# [EXERCISE BRIEF]
Extract the full aquarium filter thread below, word for word.

··· PROVIDED PASSAGE ···

# Looking for filter advice, to sump or not to sump



## Blackfeet

I currently have a HOB filter on my brackish tank of a brand with many good reviews which I will give a review on it after I have talked with customer service. 
After the 3 most recent water changes my filter impeller has refused to turn without extremely thorough cleaning and even then sporadically I have had to restart the impeller with a screwdriver. Since my filter is only 3 months old this very concerning. I know what some of you may be thinking "How low is the suction?" and "Sand got sucked up and jammed the impeller.". Well in interest to answer those questions before they come. I currently use a medium grade quartz gravel (Much more course than I prefer). The suction is 4 inches off the gravel and has a course sponge prefilter on it.
In expectation of future more serious problems I am looking to move my current filter to backup in favor of a canister or sump. In my home aesthetics count so I am looking at a canister or a sump that is completely contained in the stand. 
The canister brand reccomended here I like is the Penn Plax cascade 700 in favor of design, good reviews, and comes with a spray bar so it saves me work. Not to mention much fewer complaints about parts that are easily broken. I don't know my own strength and break things all too often without intending to
With the sumps I would go with a 2 pump design (one suction from, one discharge to the tank) once again in favor of aesthetics. The pumps I have found so far I have not been able to make heads or tails on whether or not they prevent back flow in themselves thereby preventing siphoning my tank to the floor if the power fails or how else to prevent this with this sump design. Other than that as far as I have found with all the materials needed I would just break even on cost so the benefit needs to be high for a sump


----------



## Reefing Madness

Ive used this one. Still use it on my kids turtle tank. Never had a problem with, and comes with great media.
Fish Canister External 5 Stage Filter Pump For Aquarium Pond Pump Fish Tank New 813373011746 | eBay

Also, yoiur not going to find a pump that prevents back flow. What you need to do is drill a couple of holes in the return pvc pipe righ below the water line, like right at 1/4" to 1/2" below. If yoiu get to close to the water surface the water movement back and forth will allow air to get into the flow, and give you bubble problems. Check this site out, it explains the sump theory and give a good explanation of how and why they work.

··· DATA TO EXAMINE ···

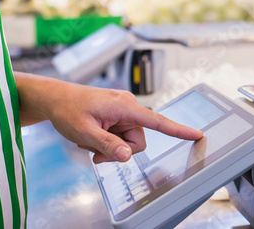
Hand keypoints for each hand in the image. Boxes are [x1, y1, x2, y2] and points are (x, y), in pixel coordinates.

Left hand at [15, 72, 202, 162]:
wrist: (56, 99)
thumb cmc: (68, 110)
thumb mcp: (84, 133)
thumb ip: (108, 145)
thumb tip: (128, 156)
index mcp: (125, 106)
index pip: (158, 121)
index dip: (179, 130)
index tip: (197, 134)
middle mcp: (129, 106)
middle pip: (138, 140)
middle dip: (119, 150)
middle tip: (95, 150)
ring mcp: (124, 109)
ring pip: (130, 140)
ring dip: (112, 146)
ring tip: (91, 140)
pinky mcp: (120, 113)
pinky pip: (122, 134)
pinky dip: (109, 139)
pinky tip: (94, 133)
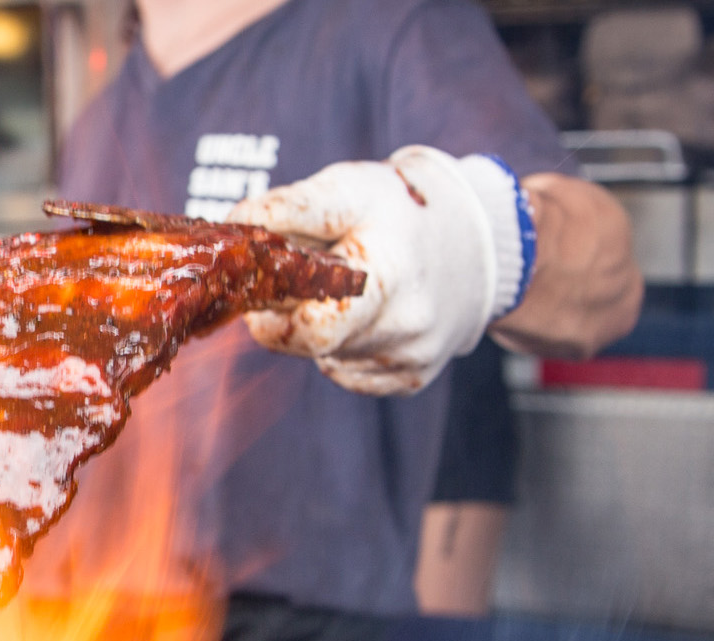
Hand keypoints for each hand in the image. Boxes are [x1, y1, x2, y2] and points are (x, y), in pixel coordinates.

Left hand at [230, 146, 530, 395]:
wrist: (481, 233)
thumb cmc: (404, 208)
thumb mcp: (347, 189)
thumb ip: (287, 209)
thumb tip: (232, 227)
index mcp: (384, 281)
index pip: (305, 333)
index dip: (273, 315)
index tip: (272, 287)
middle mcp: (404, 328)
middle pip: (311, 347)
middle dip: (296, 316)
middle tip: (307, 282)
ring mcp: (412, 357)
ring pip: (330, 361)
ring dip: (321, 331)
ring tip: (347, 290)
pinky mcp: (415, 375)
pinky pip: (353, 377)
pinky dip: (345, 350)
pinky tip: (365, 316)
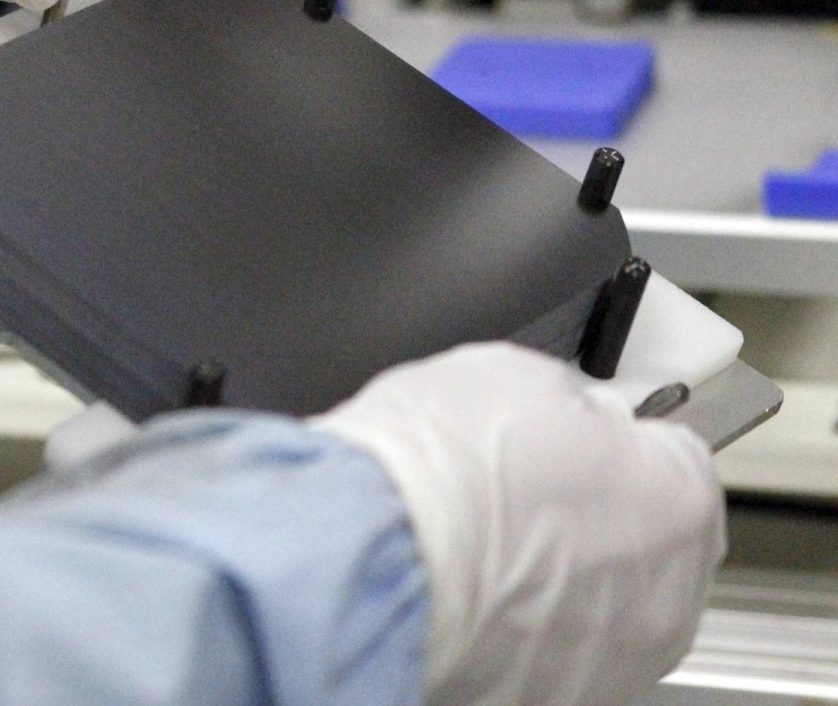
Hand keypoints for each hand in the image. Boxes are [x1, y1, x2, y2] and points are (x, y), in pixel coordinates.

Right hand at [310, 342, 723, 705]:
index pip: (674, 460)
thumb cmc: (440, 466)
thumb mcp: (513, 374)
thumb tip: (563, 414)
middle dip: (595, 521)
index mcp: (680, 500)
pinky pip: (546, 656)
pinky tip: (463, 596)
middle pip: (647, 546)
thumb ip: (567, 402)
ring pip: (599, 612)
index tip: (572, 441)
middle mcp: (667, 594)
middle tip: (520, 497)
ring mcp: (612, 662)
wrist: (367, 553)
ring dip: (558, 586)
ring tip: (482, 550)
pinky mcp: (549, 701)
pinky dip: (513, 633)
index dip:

···

# [WRITTEN RESPONSE]
# Looking for filter advice, to sump or not to sump



## Blackfeet

I currently have a HOB filter on my brackish tank of a brand with many good reviews which I will give a review on it after I have talked with customer service. 
After the 3 most recent water changes my filter impeller has refused to turn without extremely thorough cleaning and even then sporadically I have had to restart the impeller with a screwdriver. Since my filter is only 3 months old this very concerning. I know what some of you may be thinking "How low is the suction?" and "Sand got sucked up and jammed the impeller.". Well in interest to answer those questions before they come. I currently use a medium grade quartz gravel (Much more course than I prefer). The suction is 4 inches off the gravel and has a course sponge prefilter on it.
In expectation of future more serious problems I am looking to move my current filter to backup in favor of a canister or sump. In my home aesthetics count so I am looking at a canister or a sump that is completely contained in the stand. 
The canister brand reccomended here I like is the Penn Plax cascade 700 in favor of design, good reviews, and comes with a spray bar so it saves me work. Not to mention much fewer complaints about parts that are easily broken. I don't know my own strength and break things all too often without intending to
With the sumps I would go with a 2 pump design (one suction from, one discharge to the tank) once again in favor of aesthetics. The pumps I have found so far I have not been able to make heads or tails on whether or not they prevent back flow in themselves thereby preventing siphoning my tank to the floor if the power fails or how else to prevent this with this sump design. Other than that as far as I have found with all the materials needed I would just break even on cost so the benefit needs to be high for a sump


----------



## Reefing Madness

Ive used this one. Still use it on my kids turtle tank. Never had a problem with, and comes with great media.
Fish Canister External 5 Stage Filter Pump For Aquarium Pond Pump Fish Tank New 813373011746 | eBay

Also, yoiur not going to find a pump that prevents back flow. What you need to do is drill a couple of holes in the return pvc pipe righ below the water line, like right at 1/4" to 1/2" below. If yoiu get to close to the water surface the water movement back and forth will allow air to get into the flow, and give you bubble problems. Check this site out, it explains the sump theory and give a good explanation of how and why they work.